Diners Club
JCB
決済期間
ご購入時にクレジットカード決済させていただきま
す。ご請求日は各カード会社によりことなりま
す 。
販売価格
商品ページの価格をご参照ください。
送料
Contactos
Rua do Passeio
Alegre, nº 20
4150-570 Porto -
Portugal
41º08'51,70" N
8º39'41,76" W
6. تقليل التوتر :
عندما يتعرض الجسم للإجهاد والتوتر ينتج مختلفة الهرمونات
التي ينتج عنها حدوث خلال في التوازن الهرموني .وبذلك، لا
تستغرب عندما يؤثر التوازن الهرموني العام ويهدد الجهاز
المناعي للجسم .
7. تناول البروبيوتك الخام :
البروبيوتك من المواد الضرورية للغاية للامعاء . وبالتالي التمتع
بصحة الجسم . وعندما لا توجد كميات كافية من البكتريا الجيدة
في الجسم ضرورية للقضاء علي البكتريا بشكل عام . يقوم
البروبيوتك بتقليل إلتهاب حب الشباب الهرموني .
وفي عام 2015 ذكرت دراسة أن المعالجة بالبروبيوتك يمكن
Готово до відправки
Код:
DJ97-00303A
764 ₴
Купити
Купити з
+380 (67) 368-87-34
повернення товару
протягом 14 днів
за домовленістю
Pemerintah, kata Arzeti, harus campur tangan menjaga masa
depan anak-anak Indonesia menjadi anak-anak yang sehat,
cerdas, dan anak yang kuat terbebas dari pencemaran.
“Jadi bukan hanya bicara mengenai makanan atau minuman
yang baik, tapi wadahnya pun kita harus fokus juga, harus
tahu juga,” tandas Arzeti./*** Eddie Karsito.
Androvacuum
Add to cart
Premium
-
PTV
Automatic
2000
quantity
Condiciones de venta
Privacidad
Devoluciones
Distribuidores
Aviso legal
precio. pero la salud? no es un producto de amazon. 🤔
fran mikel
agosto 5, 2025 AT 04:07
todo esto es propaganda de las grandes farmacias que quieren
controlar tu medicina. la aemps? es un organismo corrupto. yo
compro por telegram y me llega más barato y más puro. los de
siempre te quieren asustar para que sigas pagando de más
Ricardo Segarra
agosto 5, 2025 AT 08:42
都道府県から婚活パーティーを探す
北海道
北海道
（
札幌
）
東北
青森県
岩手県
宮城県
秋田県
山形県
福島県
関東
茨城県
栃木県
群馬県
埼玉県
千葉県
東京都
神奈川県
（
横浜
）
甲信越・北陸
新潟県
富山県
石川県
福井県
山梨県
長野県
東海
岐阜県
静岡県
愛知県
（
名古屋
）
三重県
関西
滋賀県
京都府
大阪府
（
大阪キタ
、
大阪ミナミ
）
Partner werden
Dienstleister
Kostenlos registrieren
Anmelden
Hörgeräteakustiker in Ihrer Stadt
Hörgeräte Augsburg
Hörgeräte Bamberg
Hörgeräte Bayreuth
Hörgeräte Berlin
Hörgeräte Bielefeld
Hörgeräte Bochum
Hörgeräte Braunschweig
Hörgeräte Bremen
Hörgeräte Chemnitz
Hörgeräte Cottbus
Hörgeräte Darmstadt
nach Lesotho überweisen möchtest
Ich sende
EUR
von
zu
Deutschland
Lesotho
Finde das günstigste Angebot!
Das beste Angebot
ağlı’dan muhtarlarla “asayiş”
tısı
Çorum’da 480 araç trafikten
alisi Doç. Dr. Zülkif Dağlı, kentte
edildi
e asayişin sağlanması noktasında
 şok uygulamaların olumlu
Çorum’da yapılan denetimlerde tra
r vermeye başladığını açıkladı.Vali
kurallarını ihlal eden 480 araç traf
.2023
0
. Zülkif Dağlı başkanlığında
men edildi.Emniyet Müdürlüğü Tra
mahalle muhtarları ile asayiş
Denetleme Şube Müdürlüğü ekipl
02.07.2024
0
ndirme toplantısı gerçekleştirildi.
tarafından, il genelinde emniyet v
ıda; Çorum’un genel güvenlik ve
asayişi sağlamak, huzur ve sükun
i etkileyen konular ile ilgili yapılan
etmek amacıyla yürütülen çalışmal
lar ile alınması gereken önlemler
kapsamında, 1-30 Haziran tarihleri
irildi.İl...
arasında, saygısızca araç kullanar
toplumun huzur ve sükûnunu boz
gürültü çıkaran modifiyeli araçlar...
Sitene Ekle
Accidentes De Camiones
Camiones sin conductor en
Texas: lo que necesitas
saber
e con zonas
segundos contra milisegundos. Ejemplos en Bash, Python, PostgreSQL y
============================================================
Restate word for word the lines in the material above from the one with "Aviso legal" to the one with "arasında, saygısızca araç kullanar"; both of those lines count, and nothing else does.

▶ **Answer space**
Aviso legal
precio. pero la salud? no es un producto de amazon. 🤔
fran mikel
agosto 5, 2025 AT 04:07
todo esto es propaganda de las grandes farmacias que quieren
controlar tu medicina. la aemps? es un organismo corrupto. yo
compro por telegram y me llega más barato y más puro. los de
siempre te quieren asustar para que sigas pagando de más
Ricardo Segarra
agosto 5, 2025 AT 08:42
都道府県から婚活パーティーを探す
北海道
北海道
（
札幌
）
東北
青森県
岩手県
宮城県
秋田県
山形県
福島県
関東
茨城県
栃木県
群馬県
埼玉県
千葉県
東京都
神奈川県
（
横浜
）
甲信越・北陸
新潟県
富山県
石川県
福井県
山梨県
長野県
東海
岐阜県
静岡県
愛知県
（
名古屋
）
三重県
関西
滋賀県
京都府
大阪府
（
大阪キタ
、
大阪ミナミ
）
Partner werden
Dienstleister
Kostenlos registrieren
Anmelden
Hörgeräteakustiker in Ihrer Stadt
Hörgeräte Augsburg
Hörgeräte Bamberg
Hörgeräte Bayreuth
Hörgeräte Berlin
Hörgeräte Bielefeld
Hörgeräte Bochum
Hörgeräte Braunschweig
Hörgeräte Bremen
Hörgeräte Chemnitz
Hörgeräte Cottbus
Hörgeräte Darmstadt
nach Lesotho überweisen möchtest
Ich sende
EUR
von
zu
Deutschland
Lesotho
Finde das günstigste Angebot!
Das beste Angebot
ağlı’dan muhtarlarla “asayiş”
tısı
Çorum’da 480 araç trafikten
alisi Doç. Dr. Zülkif Dağlı, kentte
edildi
e asayişin sağlanması noktasında
 şok uygulamaların olumlu
Çorum’da yapılan denetimlerde tra
r vermeye başladığını açıkladı.Vali
kurallarını ihlal eden 480 araç traf
.2023
0
. Zülkif Dağlı başkanlığında
men edildi.Emniyet Müdürlüğü Tra
mahalle muhtarları ile asayiş
Denetleme Şube Müdürlüğü ekipl
02.07.2024
0
ndirme toplantısı gerçekleştirildi.
tarafından, il genelinde emniyet v
ıda; Çorum’un genel güvenlik ve
asayişi sağlamak, huzur ve sükun
i etkileyen konular ile ilgili yapılan
etmek amacıyla yürütülen çalışmal
lar ile alınması gereken önlemler
kapsamında, 1-30 Haziran tarihleri
irildi.İl...
arasında, saygısızca araç kullanar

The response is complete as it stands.